Manhattan College to Host Conference on the Impact of Artificial Intelligence on Education and the Workplace

Thought leaders will discuss the profound implications of AI and the challenges it will bring.

AI IconArtificial intelligence (AI) is beginning to have a profound impact on the educational system and Manhattan College will play a critical role in how AI will transform the lives of its students. This rapidly evolving technology will also have a significant impact on the workplace. Experts say this is only the  beginning of the AI revolution.  

On Thursday, March 23 at 6 p.m., Manhattan College will host “The Impact of Artificial Intelligence on Work and Education.” Learn more about how you can attend the event, which will be held in Kelly Commons 5B and is open to both the campus community and the general public. The goal is to make this the first of many conversations about AI hosted by the College. The event will be livestreamed and recorded for future viewing via Manhattan College Facebook and Youtube channels. 

“The release of ChaptGPT last November sent shockwaves throughout the educational system and throughout the world,” said William Clyde, provost, Manhattan College. “Understanding the potential of artificial intelligence in the workplace and in our lives is a vast and complex challenge. Manhattan College is excited both to play a thought leadership role in developing that understanding, and to transform our curriculum and courses to ensure that  our graduates are prepared for success in an increasingly AI-integrated world.” 

The AI forum will bring together thought leaders from multiple industries who can help the community make sense of the changes in education resulting from AI, including the heavily scrutinized ChatGPT and other recently introduced technologies. The College’s board of advisors, who represent each of the schools and a wide range of industries, will also be on hand to discuss the potential of artificial intelligence. 

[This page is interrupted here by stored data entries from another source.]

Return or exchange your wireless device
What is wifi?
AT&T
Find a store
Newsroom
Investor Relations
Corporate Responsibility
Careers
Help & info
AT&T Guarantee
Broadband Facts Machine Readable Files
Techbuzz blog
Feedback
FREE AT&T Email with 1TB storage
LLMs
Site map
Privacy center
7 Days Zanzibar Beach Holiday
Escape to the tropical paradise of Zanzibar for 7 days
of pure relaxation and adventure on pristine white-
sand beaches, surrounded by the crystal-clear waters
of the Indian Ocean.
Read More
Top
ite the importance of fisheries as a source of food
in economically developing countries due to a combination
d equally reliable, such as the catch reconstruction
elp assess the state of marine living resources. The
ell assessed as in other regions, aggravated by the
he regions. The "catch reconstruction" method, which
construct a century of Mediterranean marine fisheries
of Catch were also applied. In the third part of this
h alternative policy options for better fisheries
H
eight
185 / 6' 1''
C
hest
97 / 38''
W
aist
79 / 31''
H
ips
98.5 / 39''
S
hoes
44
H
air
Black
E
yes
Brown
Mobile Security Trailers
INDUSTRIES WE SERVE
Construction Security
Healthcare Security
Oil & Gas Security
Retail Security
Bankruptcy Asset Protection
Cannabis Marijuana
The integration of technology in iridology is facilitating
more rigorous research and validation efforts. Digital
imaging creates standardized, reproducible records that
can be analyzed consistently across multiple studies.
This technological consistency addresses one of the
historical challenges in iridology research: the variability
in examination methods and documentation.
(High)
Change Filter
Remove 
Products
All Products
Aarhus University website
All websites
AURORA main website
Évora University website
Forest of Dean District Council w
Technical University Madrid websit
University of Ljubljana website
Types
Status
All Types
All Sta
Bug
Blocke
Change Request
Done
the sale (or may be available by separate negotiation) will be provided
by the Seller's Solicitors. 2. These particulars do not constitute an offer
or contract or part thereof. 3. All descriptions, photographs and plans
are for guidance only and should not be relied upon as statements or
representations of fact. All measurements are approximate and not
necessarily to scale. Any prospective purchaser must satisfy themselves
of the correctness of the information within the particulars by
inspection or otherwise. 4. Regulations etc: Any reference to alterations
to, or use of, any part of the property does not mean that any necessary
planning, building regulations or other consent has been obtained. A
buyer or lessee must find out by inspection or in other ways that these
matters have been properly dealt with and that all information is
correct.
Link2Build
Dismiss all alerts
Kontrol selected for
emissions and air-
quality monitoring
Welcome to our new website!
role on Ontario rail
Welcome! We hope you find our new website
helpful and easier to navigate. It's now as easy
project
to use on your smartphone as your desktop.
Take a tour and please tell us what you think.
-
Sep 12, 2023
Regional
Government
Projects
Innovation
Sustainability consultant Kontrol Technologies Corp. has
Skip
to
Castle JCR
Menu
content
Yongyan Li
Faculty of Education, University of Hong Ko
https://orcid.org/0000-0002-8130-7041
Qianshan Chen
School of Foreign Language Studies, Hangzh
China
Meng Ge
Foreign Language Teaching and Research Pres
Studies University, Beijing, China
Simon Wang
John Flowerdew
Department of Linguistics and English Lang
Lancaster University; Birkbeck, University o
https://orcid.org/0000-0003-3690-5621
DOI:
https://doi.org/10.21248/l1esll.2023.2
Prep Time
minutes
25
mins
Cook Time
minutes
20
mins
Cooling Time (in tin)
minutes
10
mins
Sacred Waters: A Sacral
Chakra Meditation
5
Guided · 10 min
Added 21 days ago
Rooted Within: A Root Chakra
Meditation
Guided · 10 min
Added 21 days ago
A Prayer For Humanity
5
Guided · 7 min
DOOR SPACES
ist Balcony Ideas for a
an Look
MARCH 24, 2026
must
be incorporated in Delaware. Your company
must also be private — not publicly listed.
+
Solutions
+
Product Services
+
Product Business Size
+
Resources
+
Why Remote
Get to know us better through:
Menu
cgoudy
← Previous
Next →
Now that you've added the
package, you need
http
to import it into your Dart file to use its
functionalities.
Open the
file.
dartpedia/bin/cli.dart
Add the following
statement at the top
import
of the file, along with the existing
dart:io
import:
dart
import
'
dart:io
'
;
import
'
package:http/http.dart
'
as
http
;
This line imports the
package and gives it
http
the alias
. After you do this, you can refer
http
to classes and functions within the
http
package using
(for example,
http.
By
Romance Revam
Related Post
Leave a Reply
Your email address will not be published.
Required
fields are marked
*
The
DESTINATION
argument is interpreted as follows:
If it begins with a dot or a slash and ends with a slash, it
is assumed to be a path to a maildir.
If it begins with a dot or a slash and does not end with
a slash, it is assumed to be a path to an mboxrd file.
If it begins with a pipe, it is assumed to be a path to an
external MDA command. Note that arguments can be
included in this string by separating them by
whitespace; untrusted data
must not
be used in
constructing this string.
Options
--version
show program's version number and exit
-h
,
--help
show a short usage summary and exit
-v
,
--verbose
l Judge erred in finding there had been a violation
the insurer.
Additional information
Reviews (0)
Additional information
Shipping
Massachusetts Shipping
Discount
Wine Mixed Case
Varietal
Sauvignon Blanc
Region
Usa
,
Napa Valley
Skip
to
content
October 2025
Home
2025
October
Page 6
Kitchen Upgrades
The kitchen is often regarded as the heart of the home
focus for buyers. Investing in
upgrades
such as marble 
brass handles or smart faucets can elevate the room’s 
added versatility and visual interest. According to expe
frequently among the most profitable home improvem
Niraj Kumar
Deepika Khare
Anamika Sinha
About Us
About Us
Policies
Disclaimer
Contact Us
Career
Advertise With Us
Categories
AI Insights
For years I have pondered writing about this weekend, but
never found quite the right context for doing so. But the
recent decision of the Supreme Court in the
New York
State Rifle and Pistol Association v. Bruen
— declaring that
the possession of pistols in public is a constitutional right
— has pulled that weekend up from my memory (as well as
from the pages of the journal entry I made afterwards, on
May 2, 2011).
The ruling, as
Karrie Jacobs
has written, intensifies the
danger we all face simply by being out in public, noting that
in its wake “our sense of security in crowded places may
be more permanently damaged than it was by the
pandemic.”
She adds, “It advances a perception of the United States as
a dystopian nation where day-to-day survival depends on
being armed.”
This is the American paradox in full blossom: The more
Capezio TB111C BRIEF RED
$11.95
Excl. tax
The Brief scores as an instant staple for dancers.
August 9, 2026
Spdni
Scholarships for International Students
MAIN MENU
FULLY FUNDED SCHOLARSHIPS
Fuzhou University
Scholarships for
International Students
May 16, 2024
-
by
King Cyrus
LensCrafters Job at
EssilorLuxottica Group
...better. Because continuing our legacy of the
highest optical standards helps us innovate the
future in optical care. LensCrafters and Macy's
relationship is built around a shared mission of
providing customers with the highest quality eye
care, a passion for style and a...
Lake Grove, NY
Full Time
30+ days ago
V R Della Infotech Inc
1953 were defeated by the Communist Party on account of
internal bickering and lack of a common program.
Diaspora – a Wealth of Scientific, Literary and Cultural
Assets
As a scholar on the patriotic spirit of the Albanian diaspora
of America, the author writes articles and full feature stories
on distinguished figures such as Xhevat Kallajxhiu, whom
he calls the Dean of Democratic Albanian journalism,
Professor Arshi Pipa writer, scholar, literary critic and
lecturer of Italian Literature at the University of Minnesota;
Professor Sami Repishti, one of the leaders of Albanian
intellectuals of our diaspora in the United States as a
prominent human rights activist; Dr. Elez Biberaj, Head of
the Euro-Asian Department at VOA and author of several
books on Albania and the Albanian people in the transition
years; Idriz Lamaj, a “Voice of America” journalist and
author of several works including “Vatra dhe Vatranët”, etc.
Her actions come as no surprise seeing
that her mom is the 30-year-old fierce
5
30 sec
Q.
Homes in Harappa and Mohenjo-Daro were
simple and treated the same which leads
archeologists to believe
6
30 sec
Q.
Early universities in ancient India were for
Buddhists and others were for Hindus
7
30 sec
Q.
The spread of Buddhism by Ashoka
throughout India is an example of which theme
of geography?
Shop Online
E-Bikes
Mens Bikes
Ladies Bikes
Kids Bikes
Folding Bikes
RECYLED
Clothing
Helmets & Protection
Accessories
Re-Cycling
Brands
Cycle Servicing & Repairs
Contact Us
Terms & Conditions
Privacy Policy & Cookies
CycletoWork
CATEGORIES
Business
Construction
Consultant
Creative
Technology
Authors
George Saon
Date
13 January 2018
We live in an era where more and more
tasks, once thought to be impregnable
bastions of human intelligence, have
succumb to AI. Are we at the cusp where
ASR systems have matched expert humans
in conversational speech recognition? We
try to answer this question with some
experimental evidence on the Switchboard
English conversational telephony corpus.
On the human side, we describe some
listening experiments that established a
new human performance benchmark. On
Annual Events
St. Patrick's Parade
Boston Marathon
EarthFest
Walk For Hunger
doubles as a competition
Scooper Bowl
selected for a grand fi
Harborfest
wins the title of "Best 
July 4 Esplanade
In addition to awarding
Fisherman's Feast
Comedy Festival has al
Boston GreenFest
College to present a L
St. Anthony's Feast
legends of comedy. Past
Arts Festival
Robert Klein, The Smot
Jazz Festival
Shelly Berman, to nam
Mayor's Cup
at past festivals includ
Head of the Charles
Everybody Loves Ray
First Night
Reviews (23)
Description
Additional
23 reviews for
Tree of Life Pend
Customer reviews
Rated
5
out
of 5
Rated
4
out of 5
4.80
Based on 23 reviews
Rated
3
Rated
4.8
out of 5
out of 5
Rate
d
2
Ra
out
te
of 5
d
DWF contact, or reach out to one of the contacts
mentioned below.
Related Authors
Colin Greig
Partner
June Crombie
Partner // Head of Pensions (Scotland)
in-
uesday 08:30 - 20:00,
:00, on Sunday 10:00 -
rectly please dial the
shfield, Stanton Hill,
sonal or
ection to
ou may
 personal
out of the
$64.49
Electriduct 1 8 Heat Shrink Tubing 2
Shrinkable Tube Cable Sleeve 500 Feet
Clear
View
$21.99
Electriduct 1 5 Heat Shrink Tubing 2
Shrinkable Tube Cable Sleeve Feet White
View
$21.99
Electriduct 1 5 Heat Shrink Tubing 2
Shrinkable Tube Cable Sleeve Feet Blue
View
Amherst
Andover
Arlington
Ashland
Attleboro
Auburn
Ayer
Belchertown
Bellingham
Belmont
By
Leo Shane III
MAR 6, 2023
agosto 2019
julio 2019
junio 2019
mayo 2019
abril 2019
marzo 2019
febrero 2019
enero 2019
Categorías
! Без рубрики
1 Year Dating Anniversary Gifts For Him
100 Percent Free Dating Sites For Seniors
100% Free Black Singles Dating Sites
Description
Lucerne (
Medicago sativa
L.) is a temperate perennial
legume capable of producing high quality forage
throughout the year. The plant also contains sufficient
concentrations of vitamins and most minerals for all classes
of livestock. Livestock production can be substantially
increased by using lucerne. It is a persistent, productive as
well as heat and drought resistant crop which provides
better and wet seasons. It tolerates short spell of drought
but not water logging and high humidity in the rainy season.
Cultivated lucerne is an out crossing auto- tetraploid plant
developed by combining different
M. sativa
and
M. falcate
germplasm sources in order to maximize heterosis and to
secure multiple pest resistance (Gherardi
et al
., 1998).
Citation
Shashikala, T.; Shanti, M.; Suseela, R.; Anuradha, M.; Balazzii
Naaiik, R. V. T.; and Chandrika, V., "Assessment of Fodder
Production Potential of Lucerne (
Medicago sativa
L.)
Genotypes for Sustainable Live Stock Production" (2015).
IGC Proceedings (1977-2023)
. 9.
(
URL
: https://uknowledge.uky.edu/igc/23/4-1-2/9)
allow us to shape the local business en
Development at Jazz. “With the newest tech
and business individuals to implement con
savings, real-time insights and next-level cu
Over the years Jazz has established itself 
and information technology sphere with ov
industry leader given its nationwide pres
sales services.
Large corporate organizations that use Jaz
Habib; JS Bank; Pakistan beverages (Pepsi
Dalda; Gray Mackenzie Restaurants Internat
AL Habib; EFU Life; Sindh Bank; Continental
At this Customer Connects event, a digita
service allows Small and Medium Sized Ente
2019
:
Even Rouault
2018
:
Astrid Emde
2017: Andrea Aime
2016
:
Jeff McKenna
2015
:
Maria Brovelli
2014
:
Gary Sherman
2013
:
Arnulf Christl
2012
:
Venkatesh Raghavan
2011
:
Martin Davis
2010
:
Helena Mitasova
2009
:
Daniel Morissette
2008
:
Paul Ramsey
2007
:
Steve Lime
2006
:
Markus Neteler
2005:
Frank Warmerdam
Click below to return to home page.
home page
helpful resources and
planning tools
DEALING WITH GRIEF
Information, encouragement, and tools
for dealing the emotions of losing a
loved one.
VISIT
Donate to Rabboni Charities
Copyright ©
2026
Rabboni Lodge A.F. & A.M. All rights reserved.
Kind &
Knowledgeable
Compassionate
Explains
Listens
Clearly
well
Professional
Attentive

The forum’s panelists will be: 

  • Noreen Krall  '87, is the former chief litigation counsel and vice president for Apple Inc. Krall left Apple in December 2022 after the company reorganized its in-house legal unit. As chief litigation counsel, she handled all aspects of Apple's global commercial and intellectual property litigation. Krall led a team that held one of the largest litigation dockets in the industry. 
  • Eileen Murray '80, is an American financial services executive and former co-chief executive officer of Bridgewater Associates, the world's largest hedge fund, with more than $140 billion in assets under management. She was named co-CEO in 2011, becoming the second-longest serving chief executive in Bridgewater's history after founder Ray Dalio. 
  • Robert K. Otani, P.E,, is chief technology officer at Thornton Tomasetti Inc., a multidisciplinary engineering and consulting firm. He founded the CORE, the firm’s applications development, advanced computational modeling, and R&D group. He has extensive structural design experience involving commercial, infrastructure, institutional, cultural and residential structures on projects totaling over $3 billion. 

The forum will be moderated by Michael Grabowski, Ph.D., chairperson of the Communication department, who will  foster an organic conversation, based on contributions from the panel, the board of advisor members and the audience. The forum will include a ChatGPT demonstration and the chatbot will be an active participant during the panelists’ discussion. 

Among the many topics that are expected to be discussed: 

The current use of AI across multiple industries, the benefits of AI in the workplace, artificial intelligence and ethical concerns, how AI is already being used in education, the technology’s  impact on teaching and learning, and the role of policymakers in regulating AI. 

As part of Manhattan's commitment to thought leadership and preparing our students for our changing world, starting in fall 2023, the College will offer a wide range of courses that are “AI integrated,” including this critical technology as part of the educational experience of every student. Learning these skills on the college level will prepare students to be productive and responsible users of AI when they enter the workplace.